[Task data start]

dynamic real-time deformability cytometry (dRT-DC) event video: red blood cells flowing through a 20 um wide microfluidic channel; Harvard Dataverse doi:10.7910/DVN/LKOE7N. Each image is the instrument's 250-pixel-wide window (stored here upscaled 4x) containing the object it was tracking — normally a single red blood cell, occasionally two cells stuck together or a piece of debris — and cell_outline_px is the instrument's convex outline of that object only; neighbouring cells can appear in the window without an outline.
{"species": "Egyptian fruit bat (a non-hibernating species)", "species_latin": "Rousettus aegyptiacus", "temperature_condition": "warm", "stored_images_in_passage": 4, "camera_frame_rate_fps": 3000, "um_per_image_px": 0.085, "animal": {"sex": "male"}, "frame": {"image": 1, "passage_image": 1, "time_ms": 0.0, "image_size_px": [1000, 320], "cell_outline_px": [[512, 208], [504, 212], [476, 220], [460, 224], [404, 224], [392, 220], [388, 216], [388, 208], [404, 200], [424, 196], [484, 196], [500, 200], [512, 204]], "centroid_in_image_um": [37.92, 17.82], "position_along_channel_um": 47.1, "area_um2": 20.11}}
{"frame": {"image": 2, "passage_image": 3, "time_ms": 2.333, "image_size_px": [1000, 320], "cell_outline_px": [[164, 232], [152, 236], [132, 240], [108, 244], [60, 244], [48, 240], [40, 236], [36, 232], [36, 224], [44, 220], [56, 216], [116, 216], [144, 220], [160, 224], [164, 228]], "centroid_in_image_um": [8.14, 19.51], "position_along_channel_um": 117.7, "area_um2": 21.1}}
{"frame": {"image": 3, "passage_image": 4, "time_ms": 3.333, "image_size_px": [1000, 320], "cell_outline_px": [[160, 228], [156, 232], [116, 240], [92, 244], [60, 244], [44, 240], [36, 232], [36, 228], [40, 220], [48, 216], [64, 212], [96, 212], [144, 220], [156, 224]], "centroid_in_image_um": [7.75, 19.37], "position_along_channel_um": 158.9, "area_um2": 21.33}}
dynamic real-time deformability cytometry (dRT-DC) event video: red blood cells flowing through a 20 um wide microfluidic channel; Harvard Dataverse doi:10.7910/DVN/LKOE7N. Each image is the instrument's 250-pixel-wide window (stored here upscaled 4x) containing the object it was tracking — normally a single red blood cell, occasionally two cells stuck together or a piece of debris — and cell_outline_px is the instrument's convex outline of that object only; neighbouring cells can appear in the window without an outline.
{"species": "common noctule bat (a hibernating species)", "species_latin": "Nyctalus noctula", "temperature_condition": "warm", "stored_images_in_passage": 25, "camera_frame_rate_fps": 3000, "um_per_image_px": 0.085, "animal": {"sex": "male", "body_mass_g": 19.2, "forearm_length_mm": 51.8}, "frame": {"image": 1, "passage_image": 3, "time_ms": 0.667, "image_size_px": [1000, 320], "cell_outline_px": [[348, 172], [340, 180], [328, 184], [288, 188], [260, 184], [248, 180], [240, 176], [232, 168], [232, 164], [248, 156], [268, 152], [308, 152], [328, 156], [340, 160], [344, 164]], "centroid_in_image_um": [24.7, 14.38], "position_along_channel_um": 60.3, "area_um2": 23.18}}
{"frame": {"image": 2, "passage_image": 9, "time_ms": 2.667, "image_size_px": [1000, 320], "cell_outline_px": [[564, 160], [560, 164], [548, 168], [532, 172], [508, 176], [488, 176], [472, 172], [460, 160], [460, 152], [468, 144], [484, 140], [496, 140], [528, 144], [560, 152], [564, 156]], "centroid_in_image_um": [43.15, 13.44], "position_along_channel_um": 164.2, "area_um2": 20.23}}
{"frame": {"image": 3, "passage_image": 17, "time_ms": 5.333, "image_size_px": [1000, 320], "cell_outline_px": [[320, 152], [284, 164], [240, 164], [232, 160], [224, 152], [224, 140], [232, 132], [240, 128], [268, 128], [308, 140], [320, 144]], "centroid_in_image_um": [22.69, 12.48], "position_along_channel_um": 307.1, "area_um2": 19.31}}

[Task data end]

=== Directions for this task ===
Output the records exactly, including every line.

=== Completed exercise ===
dynamic real-time deformability cytometry (dRT-DC) event video: red blood cells flowing through a 20 um wide microfluidic channel; Harvard Dataverse doi:10.7910/DVN/LKOE7N. Each image is the instrument's 250-pixel-wide window (stored here upscaled 4x) containing the object it was tracking — normally a single red blood cell, occasionally two cells stuck together or a piece of debris — and cell_outline_px is the instrument's convex outline of that object only; neighbouring cells can appear in the window without an outline.
{"species": "Egyptian fruit bat (a non-hibernating species)", "species_latin": "Rousettus aegyptiacus", "temperature_condition": "warm", "stored_images_in_passage": 4, "camera_frame_rate_fps": 3000, "um_per_image_px": 0.085, "animal": {"sex": "male"}, "frame": {"image": 1, "passage_image": 1, "time_ms": 0.0, "image_size_px": [1000, 320], "cell_outline_px": [[512, 208], [504, 212], [476, 220], [460, 224], [404, 224], [392, 220], [388, 216], [388, 208], [404, 200], [424, 196], [484, 196], [500, 200], [512, 204]], "centroid_in_image_um": [37.92, 17.82], "position_along_channel_um": 47.1, "area_um2": 20.11}}
{"frame": {"image": 2, "passage_image": 3, "time_ms": 2.333, "image_size_px": [1000, 320], "cell_outline_px": [[164, 232], [152, 236], [132, 240], [108, 244], [60, 244], [48, 240], [40, 236], [36, 232], [36, 224], [44, 220], [56, 216], [116, 216], [144, 220], [160, 224], [164, 228]], "centroid_in_image_um": [8.14, 19.51], "position_along_channel_um": 117.7, "area_um2": 21.1}}
{"frame": {"image": 3, "passage_image": 4, "time_ms": 3.333, "image_size_px": [1000, 320], "cell_outline_px": [[160, 228], [156, 232], [116, 240], [92, 244], [60, 244], [44, 240], [36, 232], [36, 228], [40, 220], [48, 216], [64, 212], [96, 212], [144, 220], [156, 224]], "centroid_in_image_um": [7.75, 19.37], "position_along_channel_um": 158.9, "area_um2": 21.33}}
dynamic real-time deformability cytometry (dRT-DC) event video: red blood cells flowing through a 20 um wide microfluidic channel; Harvard Dataverse doi:10.7910/DVN/LKOE7N. Each image is the instrument's 250-pixel-wide window (stored here upscaled 4x) containing the object it was tracking — normally a single red blood cell, occasionally two cells stuck together or a piece of debris — and cell_outline_px is the instrument's convex outline of that object only; neighbouring cells can appear in the window without an outline.
{"species": "common noctule bat (a hibernating species)", "species_latin": "Nyctalus noctula", "temperature_condition": "warm", "stored_images_in_passage": 25, "camera_frame_rate_fps": 3000, "um_per_image_px": 0.085, "animal": {"sex": "male", "body_mass_g": 19.2, "forearm_length_mm": 51.8}, "frame": {"image": 1, "passage_image": 3, "time_ms": 0.667, "image_size_px": [1000, 320], "cell_outline_px": [[348, 172], [340, 180], [328, 184], [288, 188], [260, 184], [248, 180], [240, 176], [232, 168], [232, 164], [248, 156], [268, 152], [308, 152], [328, 156], [340, 160], [344, 164]], "centroid_in_image_um": [24.7, 14.38], "position_along_channel_um": 60.3, "area_um2": 23.18}}
{"frame": {"image": 2, "passage_image": 9, "time_ms": 2.667, "image_size_px": [1000, 320], "cell_outline_px": [[564, 160], [560, 164], [548, 168], [532, 172], [508, 176], [488, 176], [472, 172], [460, 160], [460, 152], [468, 144], [484, 140], [496, 140], [528, 144], [560, 152], [564, 156]], "centroid_in_image_um": [43.15, 13.44], "position_along_channel_um": 164.2, "area_um2": 20.23}}
{"frame": {"image": 3, "passage_image": 17, "time_ms": 5.333, "image_size_px": [1000, 320], "cell_outline_px": [[320, 152], [284, 164], [240, 164], [232, 160], [224, 152], [224, 140], [232, 132], [240, 128], [268, 128], [308, 140], [320, 144]], "centroid_in_image_um": [22.69, 12.48], "position_along_channel_um": 307.1, "area_um2": 19.31}}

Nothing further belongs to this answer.